Aumentar la escala de estos esfuerzos demandará mucha más coordinación de políticas entre todos los niveles de gobierno. El Consejo de Derechos Humanos de la ONU y el CSA han recalcado la necesidad de dar una respuesta coordinada a la actual crisis alimentaria. Pero al mismo tiempo, organizaciones civiles, pueblos indígenas y académicos han advertido contra la captura corporativa de la gobernanza alimentaria y han pedido un marco de rendición de cuentas corporativa en el nivel de la ONU.
Las demandas de cambio son cada vez mayores, mientras nos acercamos al 75.º aniversario de la Declaración Universal de los Derechos Humanos, que se conmemorará en diciembre. Y el derecho a la alimentación y la nutrición adecuadas puede ser uno de los temas más importantes. A fines de junio, el gobierno alemán celebra su conferencia sobre «políticas contra el hambre»; la cita de este año se centrará en la transformación de los sistemas alimentarios mediante un enfoque de derechos. Ahora que el alto comisionado de la ONU para los derechos humanos propuso una economía basada en los derechos humanos y mientras Brasil se prepara para asumir la presidencia rotativa del G20 en 2024, es posible que veamos propuestas ambiciosas para promover el derecho a la alimentación en el nivel internacional.

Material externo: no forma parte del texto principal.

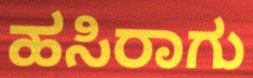
ಹಸಿರಾಗು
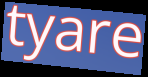
tyare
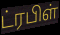
ட்ரபிள்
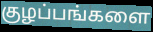
குழப்பங்களை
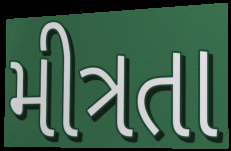
મીત્રતા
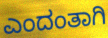
ಎಂದಂತಾಗಿ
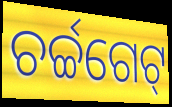
ଚର୍ଚ୍ଚଗେଟ୍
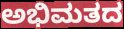
ಅಭಿಮತದ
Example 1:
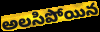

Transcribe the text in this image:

అలసిపోయిన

En los sistemas alimentarios subsisten hace demasiado tiempo la desigualdad profunda, la discriminación estructural y la violencia sistémica, y ciudadanos de todo el mundo están pidiendo cambios. Una transformación de esta escala demanda una estrecha colaboración entre personas muy diversas que participan en formas de resistencia creativas, junto con gobiernos progresistas dispuestos a escucharlas y representar sus intereses. El respeto de los derechos humanos debe ser la base de cualquier esfuerzo por reducir la inseguridad alimentaria aguda. Es el único modo de crear un sistema sostenible y equitativo que provea una alimentación adecuada a todas las personas.
Michael Fakhri es el relator especial de la ONU por el derecho a la alimentación. Elisabetta Recine es la presidenta del Consejo Nacional de Seguridad Alimentaria y Nutricional de Brasil (CONSEA). Sofia Monsalve es la secretaria general de FIAN International.